13 Additionally, Medrano does not appear to directly challenge the circuit court's application of Lagundoye to Issa. Instead, he argues that Lagundoye was wrong to deem Douangmala to be procedural instead of substantive. He places particular emphasis on the fact that Douangmala was unanimously decided and Lagundoye was not. This court cannot revise supreme court holdings. Cook v. Cook, 208 Wis. 2d 166, 189-190, 560 N.W.2d 246, 256 (1997). To the extent that there is any conflict between Douangmala and Lagundoye, the latter in time prevails. See Kramer v. Board of Edu. of Menomonie Area, 2001 WI App 244, 20, 248 Wis. 2d 333, 344, 635 N.W.2d 857, 862. The division of the court's vote is irrelevant.

By the Court.Order affirmed.

[1] WISCONSIN STAT. 971.08 states, in relevant part:

(1) Before the court accepts a plea of guilty or no contest, it shall do all of the following:


(c) Address the defendant personally and advise the defendant as follows: "If you are not a citizen of the United States of America, you are advised that a plea of guilty or no contest for the offense with which you are charged may result in deportation, the exclusion from admission to this country or the denial of naturalization, under federal law."

[2] WISCONSIN STAT. 971.08(2) states:

If a court fails to advise a defendant as required by sub. (1) (c) and a defendant later shows that the plea is likely to result in the defendant's deportation, exclusion from admission to this country or denial of naturalization, the court on the defendant's motion shall vacate any applicable judgment against the defendant and permit the defendant to withdraw the plea and enter another plea. This subsection does not limit the ability to withdraw a plea of guilty or no contest on any other grounds.

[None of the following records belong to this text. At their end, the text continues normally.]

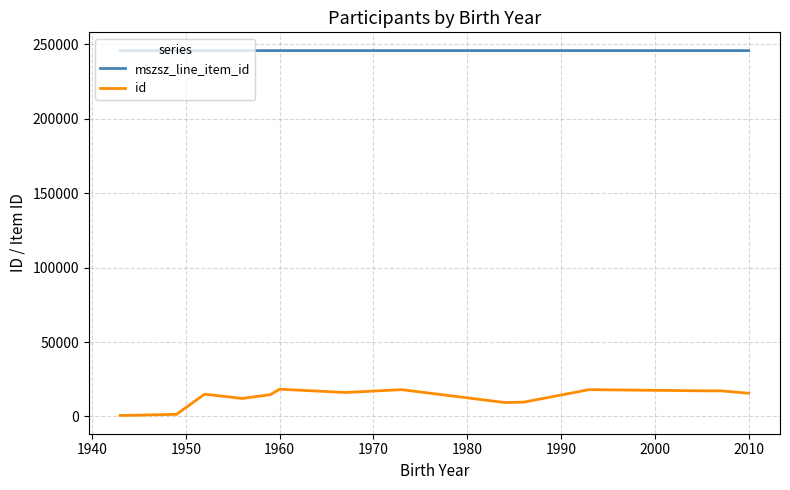

What is the difference between the maximum and minimum values in the id series?

17657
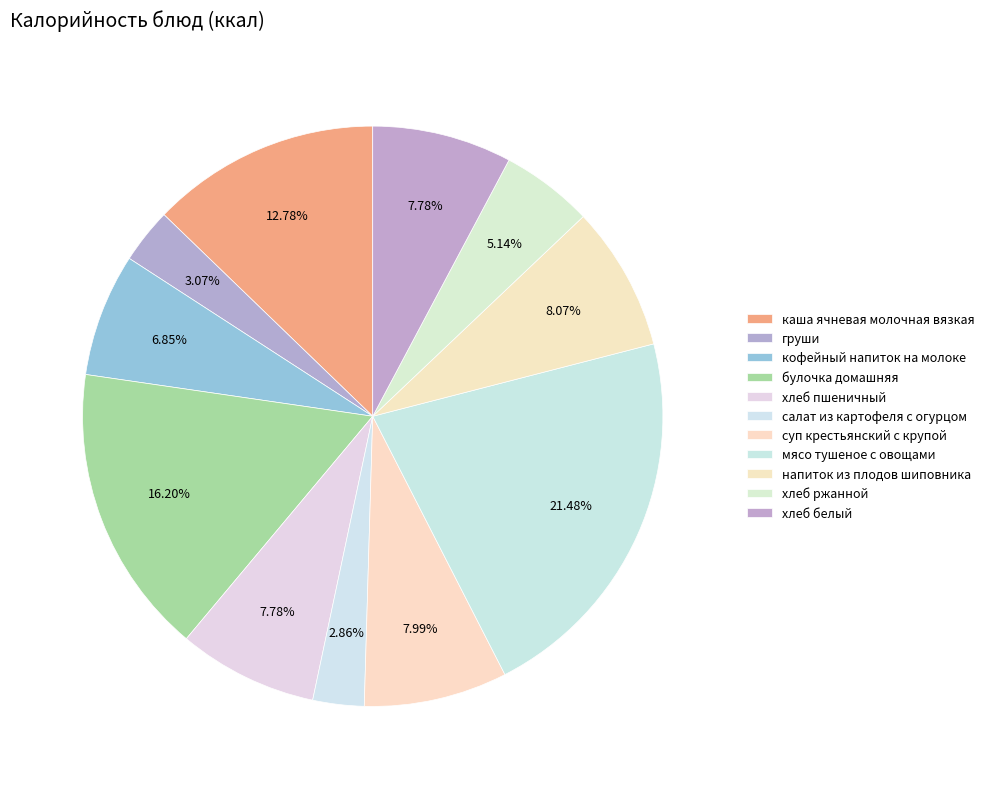

How many slices are in this pie chart?

11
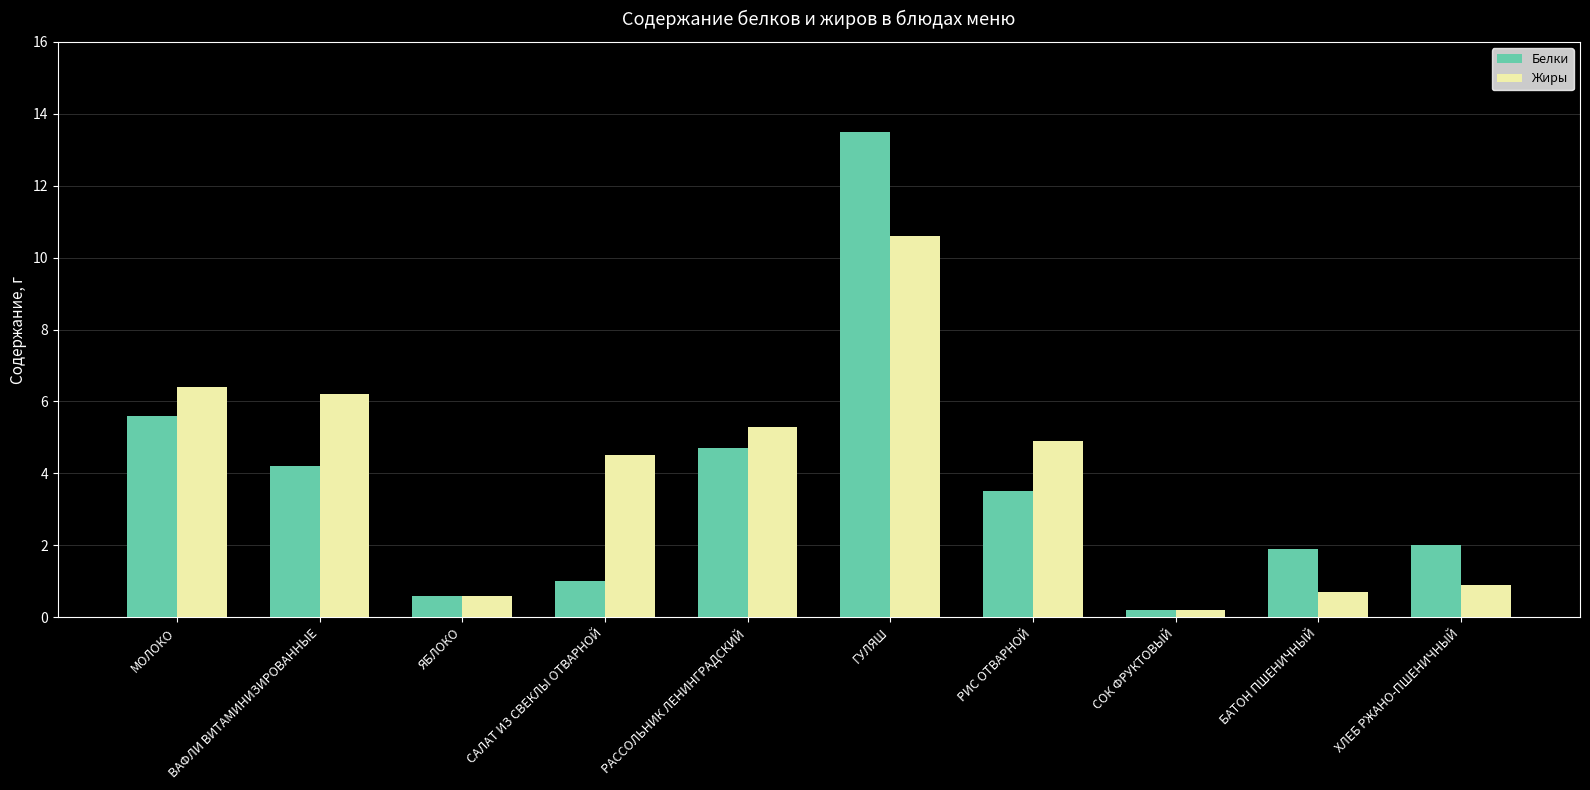

At which category does the chart reach its peak across all series?

ГУЛЯШ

[3] The judgment roll indicates the motion was denied. However, there is no hearing transcript or written order in the Record.

[4] The court initially denied the motion because it appeared the Department of Homeland Security was seeking to deport Medrano based on illegal re-entry into the United States. Medrano moved for reconsideration and demonstrated that his deportation was because of his conviction and prior deportation order. The court set a briefing schedule, asking the parties to address both the motion for reconsideration and the original motion to vacate. After briefing, the court implicitly granted the motion for reconsideration, then denied the original motion.

[5] The circuit court discussed whether Medrano's claims were procedurally barred by State v. Escalona-Naranjo, 185 Wis. 2d 168, 517 N.W.2d 157 (1994). Escalona applies only to constitutional and jurisdictional issues or errors. See WIS. STAT. 974.06. This case involves a statutory error.

[6] Interestingly, Issa was decided over fourteen years before Medrano sought relief based on the case. See State v. Issa, 186 Wis. 2d 199, 209, 519 N.W.2d 741, 745 (Ct. App. 1994).